> What to do: Pictures in the records are to be omitted; everything else is copied exactly.

[Source material Boundary: Start]

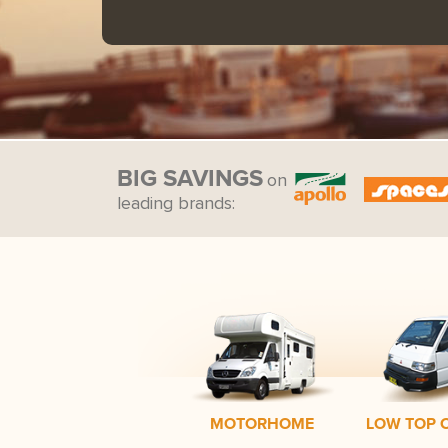
BIG SAVINGS
on
leading brands:
MOTORHOME
LOW TOP 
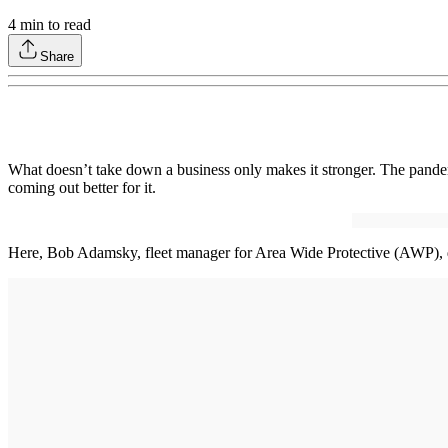
4
min to read
Share
What doesn’t take down a business only makes it stronger. The pand
coming out better for it.
Here, Bob Adamsky, fleet manager for Area Wide Protective (AWP), di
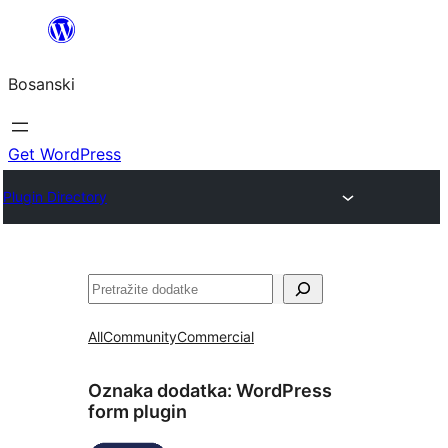
Idi
na
Bosanski
sadržaj
Get WordPress
Plugin Directory
Pretraga
All
Community
Commercial
Oznaka dodatka:
WordPress
form plugin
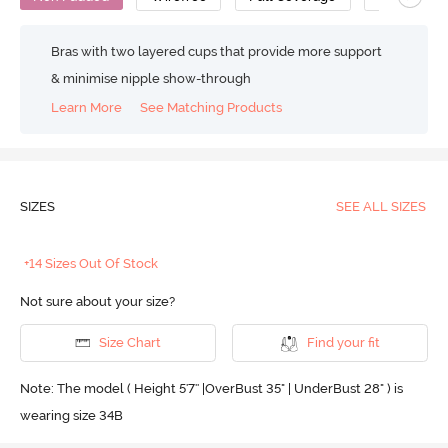
Bras with two layered cups that provide more support
& minimise nipple show-through
Learn More
See Matching Products
SIZES
SEE ALL SIZES
+14 Sizes Out Of Stock
Not sure about your size?
Size Chart
Find your fit
Note: The model ( Height 5'7'' |OverBust 35" | UnderBust 28" ) is
wearing size 34B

[Source material Boundary: End]

> Reply to the exercise:
BIG SAVINGS
on
leading brands:
MOTORHOME
LOW TOP 
4
min to read
Share
What doesn’t take down a business only makes it stronger. The pand
coming out better for it.
Here, Bob Adamsky, fleet manager for Area Wide Protective (AWP), di
Idi
na
Bosanski
sadržaj
Get WordPress
Plugin Directory
Pretraga
All
Community
Commercial
Oznaka dodatka:
WordPress
form plugin
Bras with two layered cups that provide more support
& minimise nipple show-through
Learn More
See Matching Products
SIZES
SEE ALL SIZES
+14 Sizes Out Of Stock
Not sure about your size?
Size Chart
Find your fit
Note: The model ( Height 5'7'' |OverBust 35" | UnderBust 28" ) is
wearing size 34B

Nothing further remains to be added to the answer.